# Glow plugs



## bobsbait5760 (9 mo ago)

Have koborta b1700 glo plugs not working per wiring can I just put in a new switch. And run it to glow plugs not sure how to wire it


----------



## SidecarFlip (Mar 25, 2021)

That is an old girl. You can wire them separate but I'd still wire them through the dash mounted glo light. That glo light controls the amperage going to them. It's Kubota btw...lol


----------



## bobsbait5760 (9 mo ago)

Trying to figure it out there a light for glow plug then another lite for them neither light up not good on wiring there's sum wires that r unhookedtried test lite on them seem to be dead with switch on or off any way I could put doething on separate to control amps thanks robert


----------



## bobsbait5760 (9 mo ago)

Took test lite when I turn key back to the left have power to glow plugs think want to replace is there any good after market one there alot less money dealer wants 45 each think I saw sum ngk.for like 9 each but want to do it right but being retired money tight the golden years suck


----------



## Toolsteel (Aug 1, 2019)

That is exactly when you should have power to the glow plugs, when you have the switch turned to the left.
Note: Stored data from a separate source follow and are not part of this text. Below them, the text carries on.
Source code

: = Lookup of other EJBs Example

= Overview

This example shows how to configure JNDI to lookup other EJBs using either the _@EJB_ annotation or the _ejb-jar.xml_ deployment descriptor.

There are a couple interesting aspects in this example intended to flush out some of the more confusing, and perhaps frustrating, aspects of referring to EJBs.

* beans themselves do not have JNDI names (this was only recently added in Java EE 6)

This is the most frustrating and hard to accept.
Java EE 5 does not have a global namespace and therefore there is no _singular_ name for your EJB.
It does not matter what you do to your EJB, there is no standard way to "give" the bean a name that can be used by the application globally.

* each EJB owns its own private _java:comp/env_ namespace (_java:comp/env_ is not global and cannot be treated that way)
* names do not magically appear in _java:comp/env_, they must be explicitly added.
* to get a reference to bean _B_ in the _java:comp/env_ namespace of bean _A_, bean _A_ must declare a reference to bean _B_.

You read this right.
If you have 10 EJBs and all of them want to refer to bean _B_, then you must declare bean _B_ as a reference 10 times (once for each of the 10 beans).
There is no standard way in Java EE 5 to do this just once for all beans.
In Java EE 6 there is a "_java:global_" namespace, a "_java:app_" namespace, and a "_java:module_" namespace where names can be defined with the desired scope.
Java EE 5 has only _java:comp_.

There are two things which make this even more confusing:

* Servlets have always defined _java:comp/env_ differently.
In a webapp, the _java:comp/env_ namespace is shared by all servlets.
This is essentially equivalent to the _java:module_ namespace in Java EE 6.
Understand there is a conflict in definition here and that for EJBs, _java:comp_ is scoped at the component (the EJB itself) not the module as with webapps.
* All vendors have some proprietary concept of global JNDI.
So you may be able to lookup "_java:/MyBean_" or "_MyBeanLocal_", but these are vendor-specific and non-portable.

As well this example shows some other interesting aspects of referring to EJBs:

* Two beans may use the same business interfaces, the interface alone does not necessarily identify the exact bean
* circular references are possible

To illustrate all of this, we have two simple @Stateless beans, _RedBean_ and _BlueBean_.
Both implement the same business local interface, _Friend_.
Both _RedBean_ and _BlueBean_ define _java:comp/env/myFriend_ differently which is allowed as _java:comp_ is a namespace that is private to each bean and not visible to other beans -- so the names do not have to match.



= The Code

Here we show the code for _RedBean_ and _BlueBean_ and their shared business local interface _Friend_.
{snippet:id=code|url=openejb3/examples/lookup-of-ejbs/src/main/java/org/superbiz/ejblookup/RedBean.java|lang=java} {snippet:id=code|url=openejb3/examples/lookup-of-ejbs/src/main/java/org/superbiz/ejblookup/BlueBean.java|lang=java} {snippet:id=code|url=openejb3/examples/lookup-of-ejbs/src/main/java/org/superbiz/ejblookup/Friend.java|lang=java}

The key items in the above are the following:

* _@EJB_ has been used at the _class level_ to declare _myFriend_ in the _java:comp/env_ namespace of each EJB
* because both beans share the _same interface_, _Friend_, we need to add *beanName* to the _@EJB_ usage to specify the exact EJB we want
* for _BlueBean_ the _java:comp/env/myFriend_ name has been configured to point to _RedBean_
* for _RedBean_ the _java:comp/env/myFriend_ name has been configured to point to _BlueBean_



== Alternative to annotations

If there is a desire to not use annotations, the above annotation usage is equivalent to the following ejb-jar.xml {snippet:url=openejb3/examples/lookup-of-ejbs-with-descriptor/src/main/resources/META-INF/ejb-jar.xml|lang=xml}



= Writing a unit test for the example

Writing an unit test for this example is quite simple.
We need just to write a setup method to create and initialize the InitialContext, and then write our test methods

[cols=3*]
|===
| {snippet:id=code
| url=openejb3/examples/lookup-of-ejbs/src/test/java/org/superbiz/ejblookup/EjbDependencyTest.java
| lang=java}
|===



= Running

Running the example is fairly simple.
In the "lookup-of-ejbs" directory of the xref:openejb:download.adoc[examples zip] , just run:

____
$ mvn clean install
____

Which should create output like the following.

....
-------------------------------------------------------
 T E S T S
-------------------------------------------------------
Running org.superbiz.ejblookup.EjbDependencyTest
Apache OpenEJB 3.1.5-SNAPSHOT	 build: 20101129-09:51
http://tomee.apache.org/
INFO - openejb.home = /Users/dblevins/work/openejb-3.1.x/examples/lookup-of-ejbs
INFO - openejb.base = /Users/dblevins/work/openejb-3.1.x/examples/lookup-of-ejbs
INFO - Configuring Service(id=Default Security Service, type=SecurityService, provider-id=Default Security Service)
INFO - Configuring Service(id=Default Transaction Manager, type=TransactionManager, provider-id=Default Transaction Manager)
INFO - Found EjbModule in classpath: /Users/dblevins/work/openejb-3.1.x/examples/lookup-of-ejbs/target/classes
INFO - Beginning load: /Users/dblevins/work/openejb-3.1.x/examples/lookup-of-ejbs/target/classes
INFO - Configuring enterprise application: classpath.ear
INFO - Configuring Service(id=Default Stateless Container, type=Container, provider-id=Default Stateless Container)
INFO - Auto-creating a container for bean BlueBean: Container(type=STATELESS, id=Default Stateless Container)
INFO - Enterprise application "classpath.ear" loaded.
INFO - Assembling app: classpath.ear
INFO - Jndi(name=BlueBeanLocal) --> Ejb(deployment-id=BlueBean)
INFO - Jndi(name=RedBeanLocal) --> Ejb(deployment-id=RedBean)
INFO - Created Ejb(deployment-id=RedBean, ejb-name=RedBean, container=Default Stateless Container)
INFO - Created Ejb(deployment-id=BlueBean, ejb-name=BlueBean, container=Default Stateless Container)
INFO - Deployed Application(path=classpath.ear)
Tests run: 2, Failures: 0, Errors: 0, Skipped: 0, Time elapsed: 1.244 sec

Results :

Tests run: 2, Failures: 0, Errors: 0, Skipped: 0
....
Turn to left for few seconds to heat the glo plugs then crank it over. The amount of time will vary from tractor to tractor.


----------



## bobsbait5760 (9 mo ago)

My incisors light not working going to replace bulb maybe buy new but wanting to do glow plugs dealers want over 40 each is the after market decent or junk


----------



## muskoka bear (Jan 20, 2020)

bobsbait5760 said:


> Took test lite when I turn key back to the left have power to glow plugs think want to replace is there any good after market one there alot less money dealer wants 45 each think I saw sum ngk.for like 9 each but want to do it right but being retired money tight the golden years suck


the only thing golden in old age is your piss


----------



## Donnyg (2 mo ago)

I would remove the glo plugs and test them. Jump wire from positive post on a battery and hold the body of the plug against the negative post. WARNING!!! do not hold the glo end of the plug in your hand. if the plug is good it should be glowing red hot in 10 to 20 seconds. If not the plug is bad. Your choice what you buy. Aftermatket will work but may not last as long as oem.


----------